• [Directions for this task]: Quote the passage on large files in AIX word for word, from "Writing programs that" up to and including "off_t data type.".

Writing programs that access large files
AIX® supports files that are larger than 2 gigabytes (2 GB). This section assists programmers in understanding the implications of large files on their applications and to assist them in modifying their applications. Application programs can be modified, through programming interfaces, to be aware of large files. The file system programming interfaces generally are based on the off_t data type.
Implications for existing programs
The 32-bit application environment that all applications used prior to AIX 4.2 remains unchanged. However, existing application programs cannot handle large files.
For example, the st_size field in the stat structure, which is used to return file sizes, is a signed, 32-bit long. Therefore, that stat structure cannot be used to return file sizes that are larger than LONG_MAX. If an application attempts to use the stat subroutine with a file that is larger than LONG_MAX, the stat subroutine will fail, and errno will be set to EOVERFLOW, indicating that the file size overflows the size field of the structure being used by the program.
This behavior is significant because existing programs that might not appear to have any impacts as a result of large files will experience failures in the presence of large files even though the file size is irrelevant.

• [Provided material]:
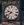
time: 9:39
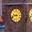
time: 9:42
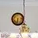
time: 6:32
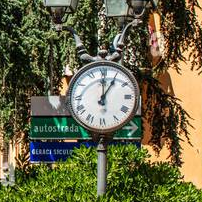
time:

--

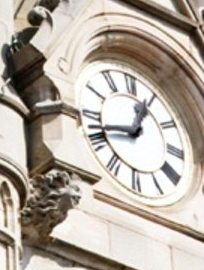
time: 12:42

• [Correct response]:
Writing programs that access large files
AIX® supports files that are larger than 2 gigabytes (2 GB). This section assists programmers in understanding the implications of large files on their applications and to assist them in modifying their applications. Application programs can be modified, through programming interfaces, to be aware of large files. The file system programming interfaces generally are based on the off_t data type.